See what I mean about loving it? Market this however you want it—granola bar, granola krispie bar—just make it!
Oh, and look, I stayed true to the recipe—no messing around. I didn’t tweak a thing. I did have to use two types of coconut since I was out of sweetened coconut flakes (unsweetened coconut chips and fine coconut crumb – the later being the type you use for macarons). My point in sharing this is so you can see the recipe is highly adaptable, so get creative—I know I will next time.
I’m thinking: dried fruits, caramel bits, and different types of granola. My mind is gonna go crazy with mixing and matching for the next batch.
To get started, click here for the recipe. For a few notes keep reading:
- I bypassed the foil sling for parchment, to avoid having to butter the foil. And as you can see, I also used binder clips on each side to hold the parchment in place—not necessary, unless you are a control freak like me.
- For the “crispy flake and crunchy oat cluster cereal” I used a French vanilla granola mix you buy in the bulk bins at health food stores.
- I bypassed the coconut extract (I didn’t have any on hand).

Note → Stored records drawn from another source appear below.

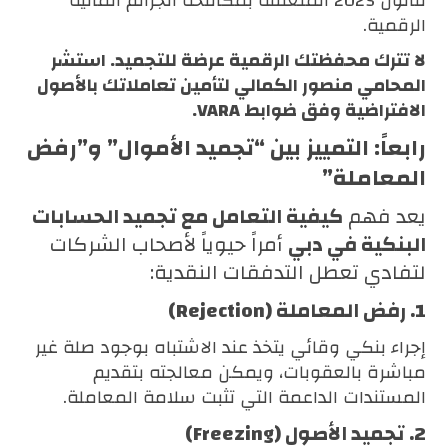
قانون 2025 المتعلقة بمكافحة الجرائم المالية
الرقمية.
لا تترك محفظتك الرقمية عرضة للتجميد.
استشر
المحامي منصور الكمالي لتأمين تعاملاتك بالأصول
الافتراضية وفق ضوابط VARA.
رابعاً: التمييز بين “تجميد الأموال” و”رفض
المعاملة”
يعد فهم
كيفية التعامل مع تجميد الحسابات
البنكية في دبي
أمراً حيوياً لأصحاب الشركات
لتفادي تعطل التدفقات النقدية:
1. رفض المعاملة (Rejection)
إجراء بنكي وقائي يتخذ عند الاشتباه بوجود صلة غير
مباشرة بالعقوبات، ويمكن معالجته بتقديم
المستندات الداعمة التي تثبت سلامة المعاملة.
2. تجميد الأصول (Freezing)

- I went out of order with the instructions and just mixed the chocolate chips in with the all the other dry ingredients, rather than waiting until the end when the mixture cooled since that would require a little more elbow grease. Keep in mind if you do the same the chocolate chips will melt some—I didn’t mind though.
- I also finished with an extra 2 tablespoons of coconut crumb on top for an added kick in flavor.
- To get a nice flat and even top, I used a fondant smoother to push the bars to an even finish.